Monde Brésil : les cent jours de Dilma Rousseff

Affiche de la campagne présidentielle d'octobre 2010

Les cent jours d’un nouveau gouvernement, c’est un moment plus symbolique, que significatif. Mais voilà, ce sont les cent jours de la première femme élue présidente du Brésil en 500 ans d’histoire.

Après avoir été éreintée par les média à propos de son poids, sa façon de s’habiller, ses cheveux, son style personnel, Dilma Rousseff est enfin jugée sur ses propres actions.

D’après les enquêtes d’opinion, 73% des Brésiliens approuvent sa politique, 56% des personnes interrogées qualifient son gouvernement d’« excellent » ou de « bon ». Au début de son premier mandat, Lula, atteignait 51 % d’approbation, et Fernando Henrique Cardoso, pour la même période, seulement 41%.

C’est pour sa politique de lutte contre la faim que Dilma est le mieux évaluée et le moins bien pour sa politique de santé et sa réforme fiscale.

Le combat pour l’éradication de la misère, choisi comme objectif principal de ce gouvernement, est maintenant identifié – la misère est principalement féminine et noire. Il y a plus de femmes et de noir-e-s parmi ceux qui ont les plus bas revenus – et quand on parle de misère, on en parle au féminin. Dilma a intégré ce message dans son discours et ses actions et demandé à ses ministres d’orienter leurs actions en ce sens dans leurs domaines de compétences.

Un fort lobby de l’Eglise

Promesse de campagne, le ministre de la Santé a récemment appelé les représentantes des associations féministes du Rede Feminista de Saúde e Direitos Sexuais e Direitos Reprodutivos (Réseau féministe de santé, des droits sexuels et des droits reproductifs) pour les consulter sur un projet. A leur grand étonnement, elles se trouvèrent en présence d’une autre invitée à la réunion, la Conférence nationale des évêques du Brésil (CNBB).

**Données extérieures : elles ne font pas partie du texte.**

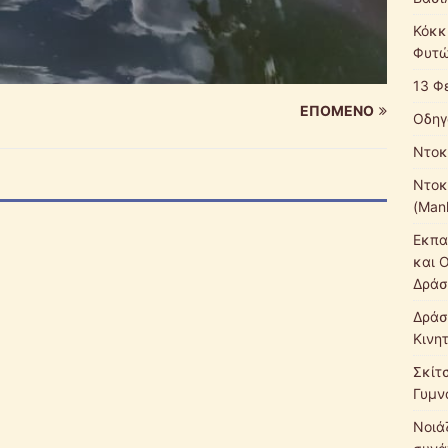
Κόκκ
Φυτώ
13 Φ
ΕΠΌΜΕΝΟ
Οδηγ
Ντοκ
Ντοκ
(Mank
Εκπα
και 
Δράσ
Δράσ
Κινη
Σκίτ
Γυμν
Νοιάζ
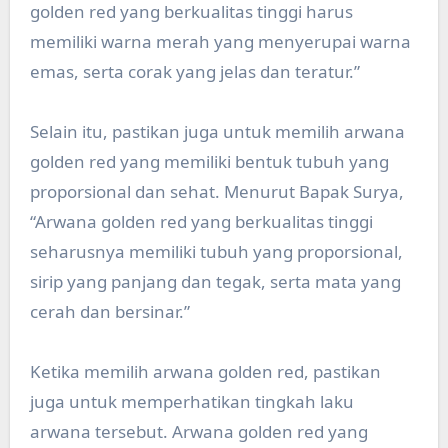
golden red yang berkualitas tinggi harus
memiliki warna merah yang menyerupai warna
emas, serta corak yang jelas dan teratur.”
Selain itu, pastikan juga untuk memilih arwana
golden red yang memiliki bentuk tubuh yang
proporsional dan sehat. Menurut Bapak Surya,
“Arwana golden red yang berkualitas tinggi
seharusnya memiliki tubuh yang proporsional,
sirip yang panjang dan tegak, serta mata yang
cerah dan bersinar.”
Ketika memilih arwana golden red, pastikan
juga untuk memperhatikan tingkah laku
arwana tersebut. Arwana golden red yang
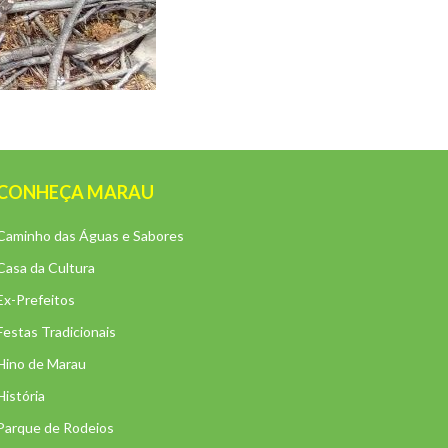
CONHEÇA MARAU
Caminho das Águas e Sabores
Casa da Cultura
Ex-Prefeitos
Festas Tradicionais
Hino de Marau
História
Parque de Rodeios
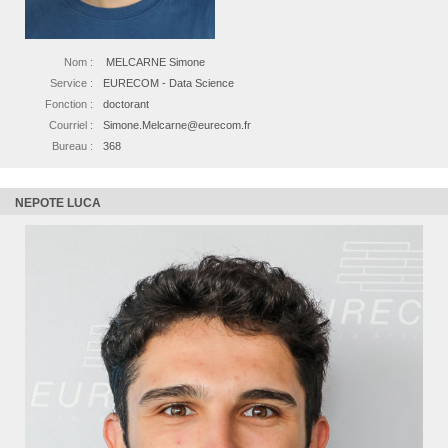
Nom :
MELCARNE Simone
Service :
EURECOM - Data Science
Fonction :
doctorant
Courriel :
Simone.Melcarne@eurecom.fr
Bureau :
368
NEPOTE LUCA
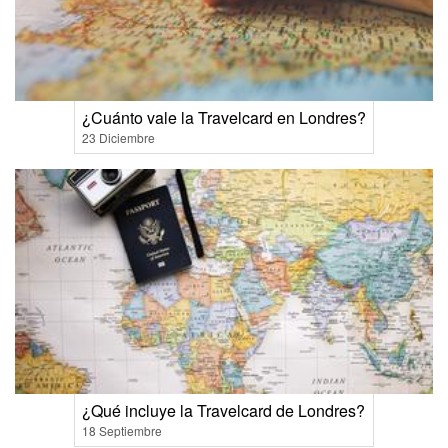
¿Cuánto vale la Travelcard en Londres?
23 Diciembre
¿Qué incluye la Travelcard de Londres?
18 Septiembre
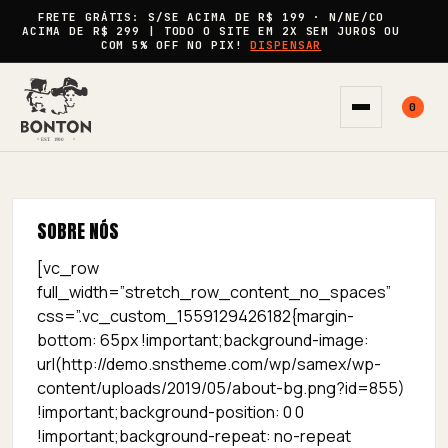
FRETE GRÁTIS:
S/SE ACIMA DE
R$ 199
· N/NE/CO
ACIMA DE
R$ 299
| TODO O SITE EM
2X SEM JUROS
OU
COM
5% OFF
NO PIX!
DISPENSAR
0
Abrir menu
SOBRE NÓS
[vc_row
full_width=”stretch_row_content_no_spaces”
css=”.vc_custom_1559129426182{margin-
bottom: 65px !important;background-image:
url(http://demo.snstheme.com/wp/samex/wp-
content/uploads/2019/05/about-bg.png?id=855)
!important;background-position: 0 0
!important;background-repeat: no-repeat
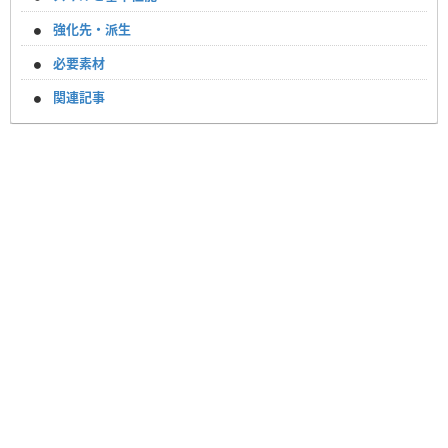
強化先・派生
必要素材
関連記事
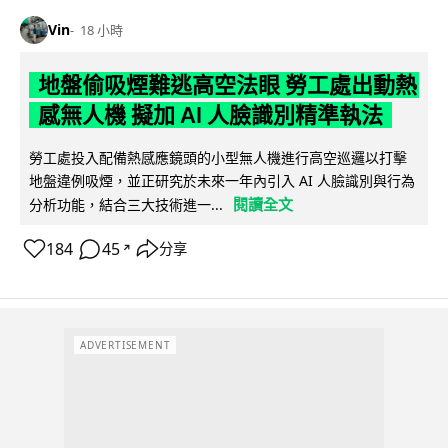
Vin
18 小時
地盤偷吸煙難逃高空法眼 勞工處出動熱
感無人機 擬加 AI 人臉識別精準執法
勞工處投入配備熱感應鏡頭的小型無人機進行高空巡邏以打擊
地盤違例吸煙，並正研究於未來一年內引入 AI 人臉識別與行為
閱讀全文
分析功能，結合三大技術進一...
184
45
分享
↗
ADVERTISEMENT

Le projet en discussion ? Mère-cigogne, un plan de santé privilégiant les mères et leurs bébés, constitué d’un ensemble de mesures garantissant à toutes les Brésiliennes, grâce au SUS (Système unique de santé publique), des soins appropriés, sûrs et humanisés dès la confirmation de la grossesse et pendant les deux premières années de la vie du bébé.

Cependant, les féministes commencent à s’inquiéter. Depuis 1988, elles ont formulé et fait inscrire dans la nouvelle constitution, le PAISM. Ce plan d’attention intégrale à la santé des femmes inclut un suivi de toutes les phases de la vie, comprend les droits reproductifs –  le droit à l’information et à l’accès aux méthodes contraceptives (1), ainsi que les soins dans les cas d’avortement prévu par loi (2). Mais – surprise ! – le projet annoncé récemment ne parle que de la santé de la mère et de son nourrisson… Un gage de bonne foi envers l’Eglise qui avait déjà obtenu la promesse de Dilma Rousseff, lors de la campagne présidentielle, de bloquer les avancées en matière d’avortement.

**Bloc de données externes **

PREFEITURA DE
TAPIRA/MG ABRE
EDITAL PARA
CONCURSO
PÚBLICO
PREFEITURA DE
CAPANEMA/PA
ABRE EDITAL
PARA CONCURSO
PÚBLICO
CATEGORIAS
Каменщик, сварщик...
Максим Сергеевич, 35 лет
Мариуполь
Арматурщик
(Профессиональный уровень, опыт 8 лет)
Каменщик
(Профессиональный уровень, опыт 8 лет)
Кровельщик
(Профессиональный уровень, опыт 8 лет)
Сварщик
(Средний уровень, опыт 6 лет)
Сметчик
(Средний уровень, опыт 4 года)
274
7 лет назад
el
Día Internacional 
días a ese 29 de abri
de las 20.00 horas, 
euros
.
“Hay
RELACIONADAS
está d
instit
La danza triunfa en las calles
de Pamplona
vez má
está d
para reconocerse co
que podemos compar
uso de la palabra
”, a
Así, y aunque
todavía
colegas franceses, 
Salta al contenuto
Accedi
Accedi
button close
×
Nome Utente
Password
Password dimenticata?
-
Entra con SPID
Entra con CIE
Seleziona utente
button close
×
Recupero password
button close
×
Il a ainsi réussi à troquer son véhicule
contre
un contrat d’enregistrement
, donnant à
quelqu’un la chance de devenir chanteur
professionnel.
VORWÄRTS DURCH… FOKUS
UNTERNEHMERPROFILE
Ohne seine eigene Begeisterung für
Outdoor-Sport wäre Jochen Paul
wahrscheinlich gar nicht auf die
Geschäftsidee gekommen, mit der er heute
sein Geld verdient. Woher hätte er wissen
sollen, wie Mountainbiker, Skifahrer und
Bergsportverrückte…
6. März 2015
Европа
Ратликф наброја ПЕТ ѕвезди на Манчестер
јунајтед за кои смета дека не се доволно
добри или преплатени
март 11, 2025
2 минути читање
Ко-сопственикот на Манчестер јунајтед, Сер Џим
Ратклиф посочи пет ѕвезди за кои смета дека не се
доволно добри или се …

« Quand les femmes avancent, le Brésil avance ! »

Mais on sent une position ferme du gouvernement en faveur de la défense des droits humains avec la création d’une Commission de la vérité et de la justice, qui a pour objectif de rétablir la véritable histoire des années de lutte contre la dictature militaire au Brésil. Position affirmée également en matière de défense des droits humains au niveau international.

En ce moment, une réforme est en cours sur les questions du financement des partis (que les partis de gauche souhaitent exclusivement public), de la fidélité partidaire, qui empêcherait les candidat-e-s de changer de parti une fois élu-e-s, et de l’alternance sur les listes électorales de candidat-e-s hommes et femmes.

A la télévision, un spot de publicité gouvernementale montre une petite fille en train de jouer, avec en voix-off : « Elle ne le sait pas encore, mais elle peut devenir ingénieure, ouvrière, infirmière, docteresse, ou même présidente. Quand les femmes avancent, le Brésil avance ! »
C’est ce que les Brésilien-ne-s espèrent, en organisant leurs demandes et en donnant un peu plus de temps à leur nouvelle présidente.

Rachel Moreno – Collaboratrice EGALITE Brésil

(1) Les contraceptifs sont en accès libre aux Unités basiques de santé.

(2) Au Brésil, l’avortement est légal uniquement en cas de viol ou de risque pour la vie de la mère.